[Stored data entries]
● ● ● ● ●
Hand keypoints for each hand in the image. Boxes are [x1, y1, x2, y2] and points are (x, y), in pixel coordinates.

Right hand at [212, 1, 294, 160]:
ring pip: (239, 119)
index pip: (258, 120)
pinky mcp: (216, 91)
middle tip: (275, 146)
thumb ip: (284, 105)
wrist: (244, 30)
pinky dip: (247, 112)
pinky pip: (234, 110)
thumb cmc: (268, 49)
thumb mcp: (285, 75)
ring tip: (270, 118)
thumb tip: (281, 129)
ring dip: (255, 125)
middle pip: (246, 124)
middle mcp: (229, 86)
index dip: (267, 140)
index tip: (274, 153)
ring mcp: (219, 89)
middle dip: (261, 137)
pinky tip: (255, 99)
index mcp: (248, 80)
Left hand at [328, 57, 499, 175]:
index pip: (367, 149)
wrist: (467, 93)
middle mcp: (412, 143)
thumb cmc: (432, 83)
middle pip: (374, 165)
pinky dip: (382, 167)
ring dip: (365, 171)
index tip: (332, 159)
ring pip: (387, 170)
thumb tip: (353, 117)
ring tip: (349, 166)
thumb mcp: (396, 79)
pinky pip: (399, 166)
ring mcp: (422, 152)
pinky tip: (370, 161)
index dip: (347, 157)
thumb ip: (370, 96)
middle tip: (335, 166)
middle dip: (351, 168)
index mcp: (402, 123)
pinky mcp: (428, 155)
● ● ● ● ●
YOUR INSTRUCTIONS:
Transcribe all the entries, keeping each one exactly as it is.

SOLUTION FOR THIS PROBLEM:
Hand keypoints for each hand in the image. Boxes are [x1, y1, x2, y2] and points are (x, y), in pixel coordinates.

Right hand at [212, 1, 294, 160]:
ring pip: (239, 119)
index pip: (258, 120)
pinky mcp: (216, 91)
middle tip: (275, 146)
thumb ip: (284, 105)
wrist: (244, 30)
pinky dip: (247, 112)
pinky pip: (234, 110)
thumb cmc: (268, 49)
thumb mcp: (285, 75)
ring tip: (270, 118)
thumb tip: (281, 129)
ring dip: (255, 125)
middle pip: (246, 124)
middle mcp: (229, 86)
index dip: (267, 140)
index tip: (274, 153)
ring mcp: (219, 89)
middle dip: (261, 137)
pinky tip: (255, 99)
index mcp: (248, 80)
Left hand at [328, 57, 499, 175]:
index pip: (367, 149)
wrist: (467, 93)
middle mcp: (412, 143)
thumb cmc: (432, 83)
middle pip: (374, 165)
pinky dip: (382, 167)
ring dip: (365, 171)
index tip: (332, 159)
ring pip: (387, 170)
thumb tip: (353, 117)
ring tip: (349, 166)
thumb mcp: (396, 79)
pinky pip: (399, 166)
ring mcp: (422, 152)
pinky tip: (370, 161)
index dip: (347, 157)
thumb ip: (370, 96)
middle tip: (335, 166)
middle dip: (351, 168)
index mcp: (402, 123)
pinky mcp: (428, 155)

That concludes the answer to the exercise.